Nothing but an exact copy is wanted here: the line with "For every layout element, output its label and" and all the lines that follow it in the entries below.
· · · · · · ·
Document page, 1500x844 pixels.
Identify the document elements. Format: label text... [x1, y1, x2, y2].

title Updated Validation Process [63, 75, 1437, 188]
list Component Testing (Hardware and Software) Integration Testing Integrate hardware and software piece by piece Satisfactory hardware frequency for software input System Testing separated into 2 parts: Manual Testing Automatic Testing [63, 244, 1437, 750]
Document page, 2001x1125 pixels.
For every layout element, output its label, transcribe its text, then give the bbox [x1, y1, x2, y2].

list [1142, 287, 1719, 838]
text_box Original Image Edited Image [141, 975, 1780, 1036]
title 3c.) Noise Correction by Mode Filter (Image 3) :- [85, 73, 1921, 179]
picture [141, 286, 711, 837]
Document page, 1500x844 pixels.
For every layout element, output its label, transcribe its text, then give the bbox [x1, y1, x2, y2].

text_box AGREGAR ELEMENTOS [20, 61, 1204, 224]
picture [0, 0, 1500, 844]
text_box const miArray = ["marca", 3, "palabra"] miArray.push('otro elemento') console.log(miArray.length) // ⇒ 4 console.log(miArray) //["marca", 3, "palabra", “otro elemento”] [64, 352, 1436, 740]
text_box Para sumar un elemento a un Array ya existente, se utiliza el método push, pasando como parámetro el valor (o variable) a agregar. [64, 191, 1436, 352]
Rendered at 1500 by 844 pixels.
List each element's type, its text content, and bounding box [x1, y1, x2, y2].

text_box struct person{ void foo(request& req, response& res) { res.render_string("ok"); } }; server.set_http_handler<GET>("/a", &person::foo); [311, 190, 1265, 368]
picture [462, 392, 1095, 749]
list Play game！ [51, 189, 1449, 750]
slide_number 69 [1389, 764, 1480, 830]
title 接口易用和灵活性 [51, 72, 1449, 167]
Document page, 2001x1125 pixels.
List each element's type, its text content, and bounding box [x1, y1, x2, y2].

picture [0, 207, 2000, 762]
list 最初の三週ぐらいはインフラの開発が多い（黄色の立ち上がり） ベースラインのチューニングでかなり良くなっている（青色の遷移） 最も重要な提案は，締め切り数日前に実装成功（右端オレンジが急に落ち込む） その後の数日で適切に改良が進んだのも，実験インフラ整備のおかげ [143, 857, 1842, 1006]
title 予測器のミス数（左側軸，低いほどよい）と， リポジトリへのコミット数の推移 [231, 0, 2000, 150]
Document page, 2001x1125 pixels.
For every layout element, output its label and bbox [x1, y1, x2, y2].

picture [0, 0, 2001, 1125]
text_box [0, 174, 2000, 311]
· · · · · · ·
RESULT OF THE TASK
For every layout element, output its label and bbox [x1, y1, x2, y2].

picture [0, 0, 2001, 1125]
text_box [0, 174, 2000, 311]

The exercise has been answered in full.